__WORK TO COMPLETE__
Reproduce verbatim the lines of the items below, starting at the line that contains "BME280_humidity" and ending at the line that contains "Does the chart", with both of those lines included.

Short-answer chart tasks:
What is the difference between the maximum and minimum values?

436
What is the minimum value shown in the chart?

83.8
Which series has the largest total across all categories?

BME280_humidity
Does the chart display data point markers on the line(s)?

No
---
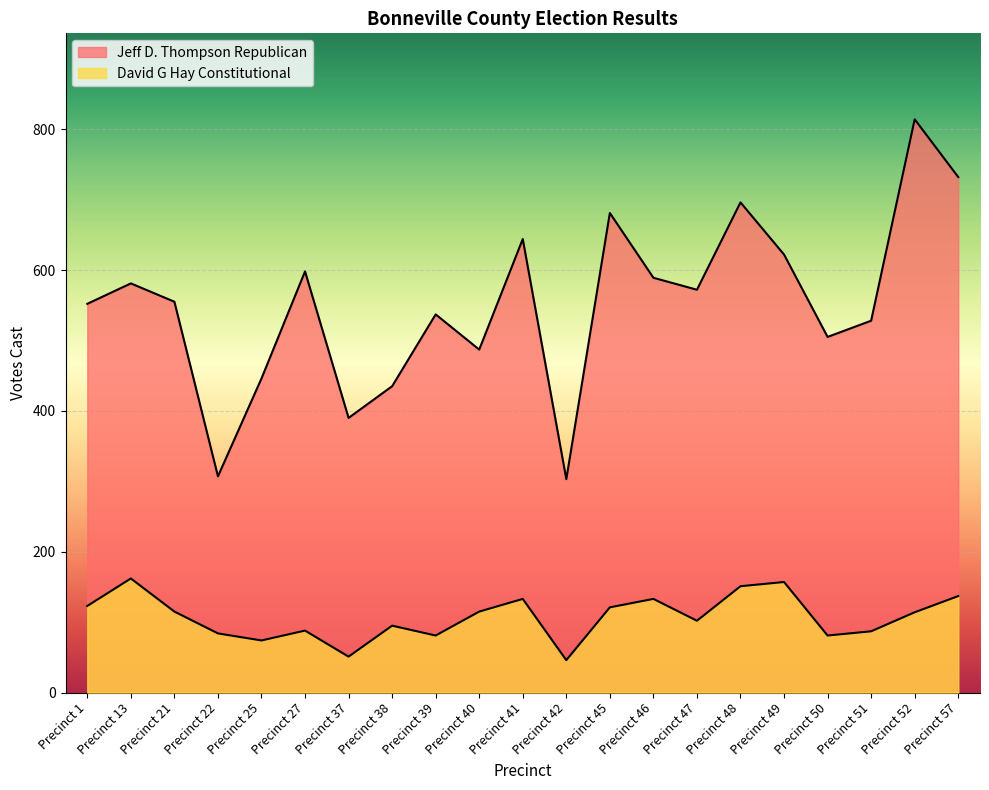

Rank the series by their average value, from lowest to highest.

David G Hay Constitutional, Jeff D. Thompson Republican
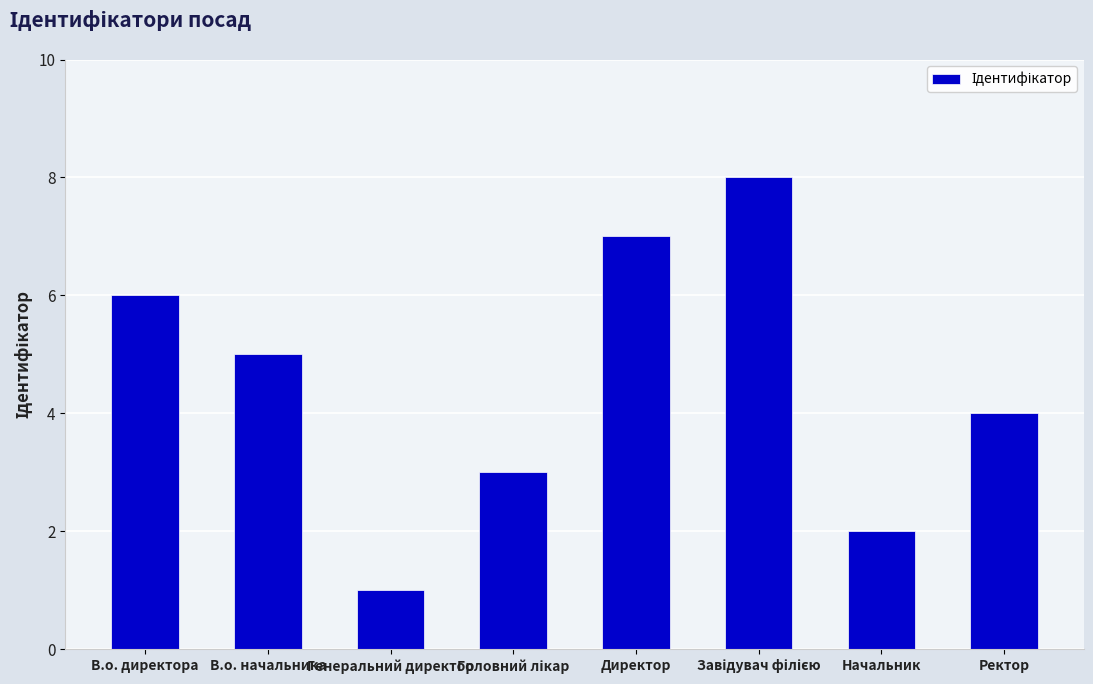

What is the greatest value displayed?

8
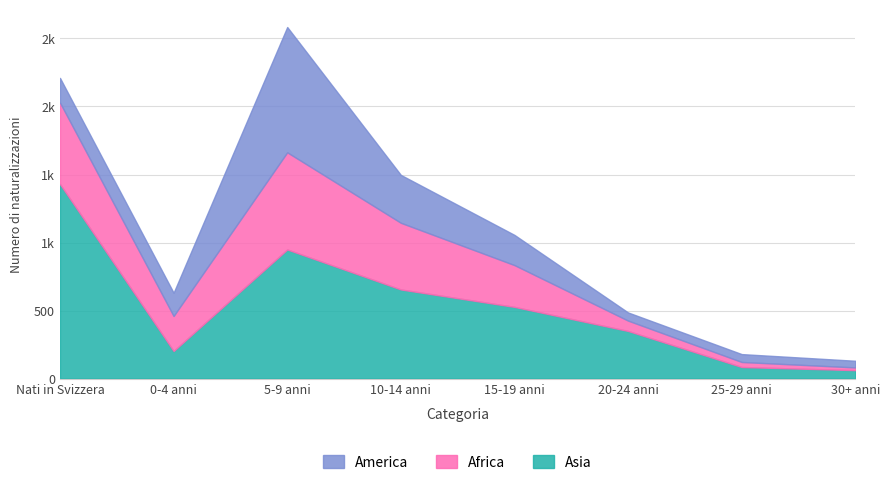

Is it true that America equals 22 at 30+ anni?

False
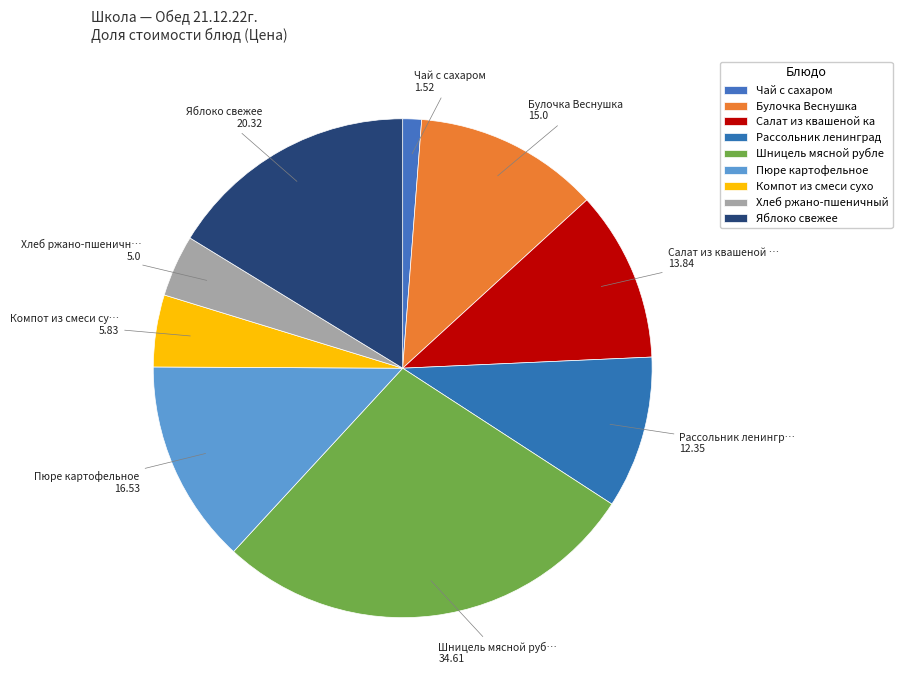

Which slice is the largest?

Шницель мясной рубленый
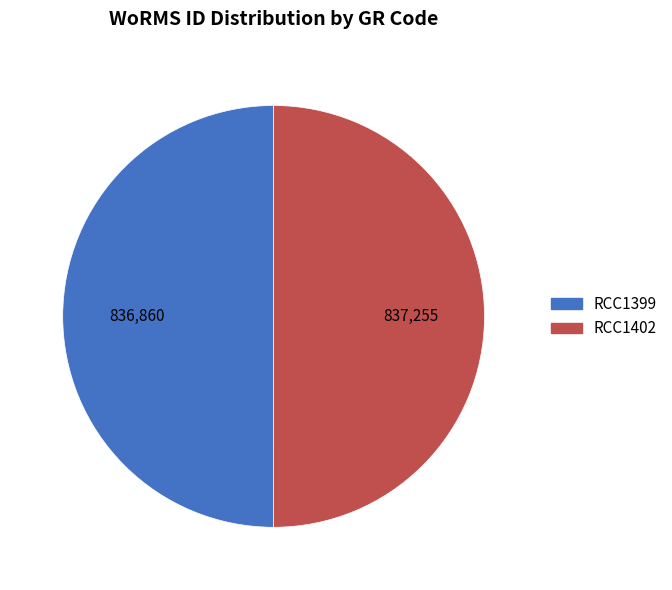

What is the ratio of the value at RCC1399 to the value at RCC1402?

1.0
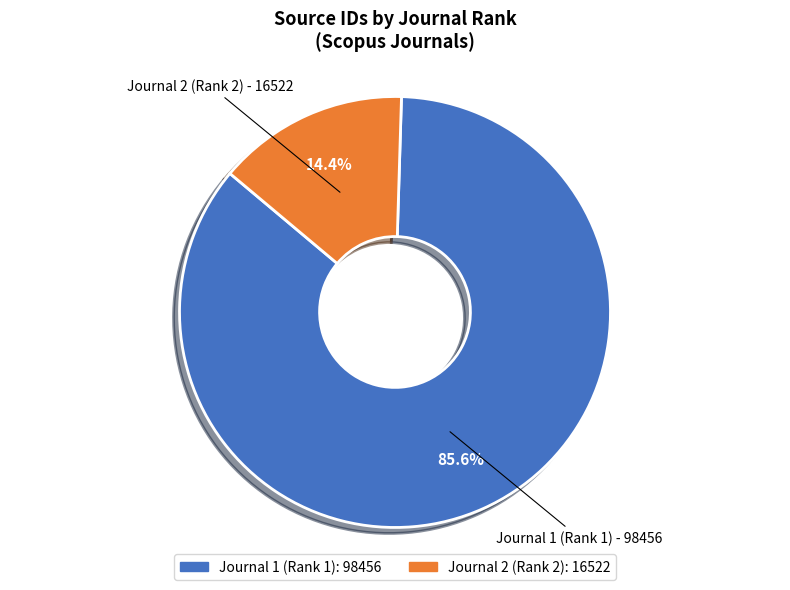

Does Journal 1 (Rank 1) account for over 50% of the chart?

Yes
--
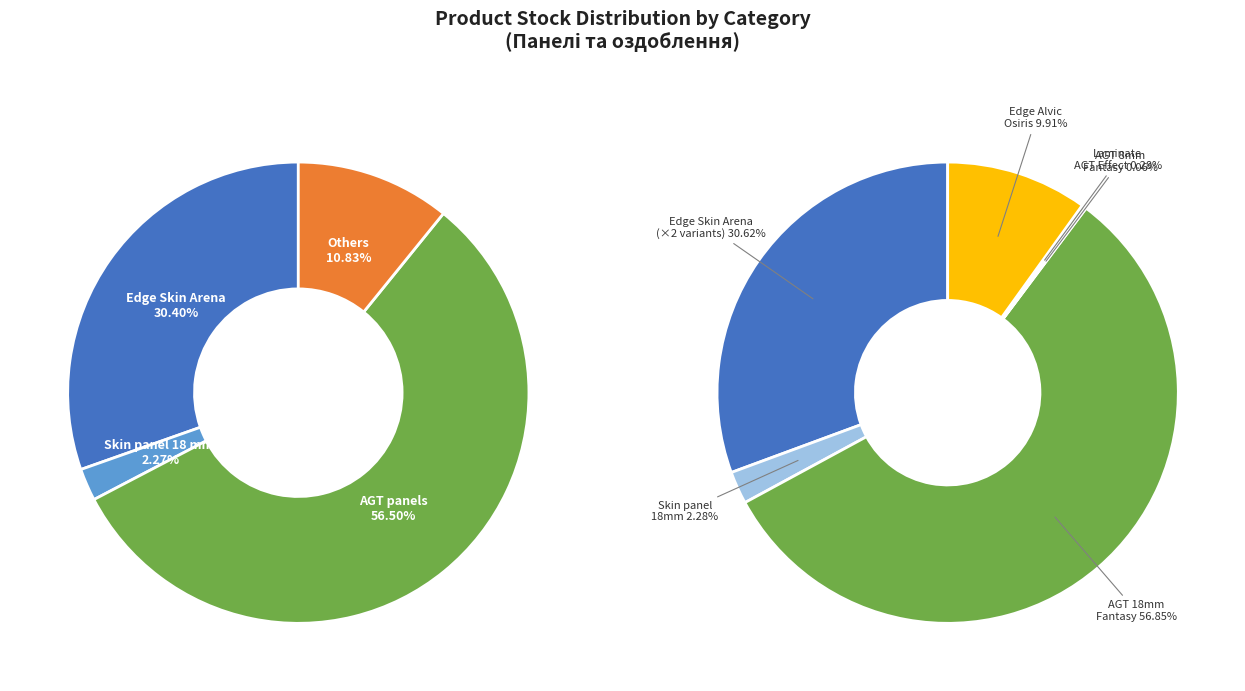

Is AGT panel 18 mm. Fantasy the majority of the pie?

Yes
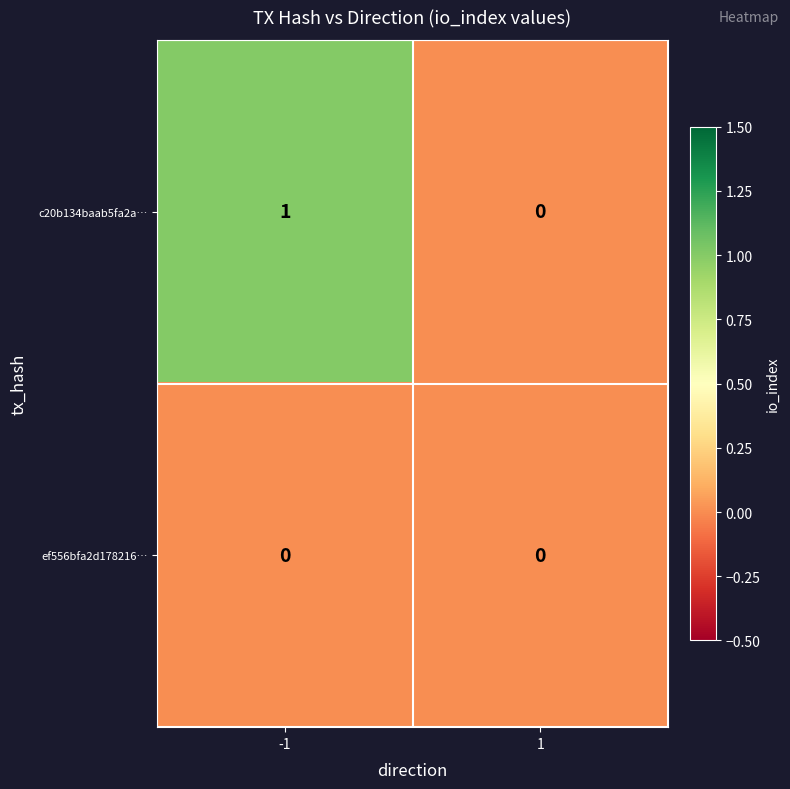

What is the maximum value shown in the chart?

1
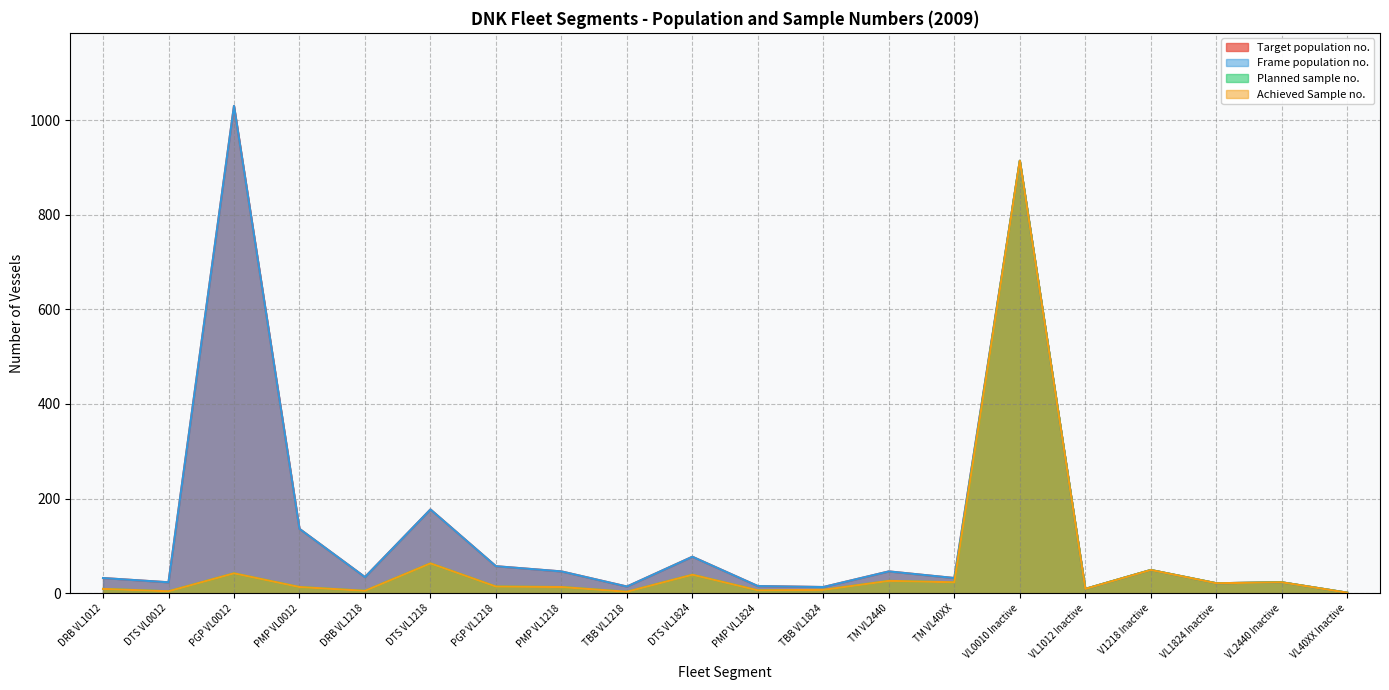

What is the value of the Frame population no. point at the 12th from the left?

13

__SOLUTION TO THIS TASK__
BME280_humidity
Does the chart display data point markers on the line(s)?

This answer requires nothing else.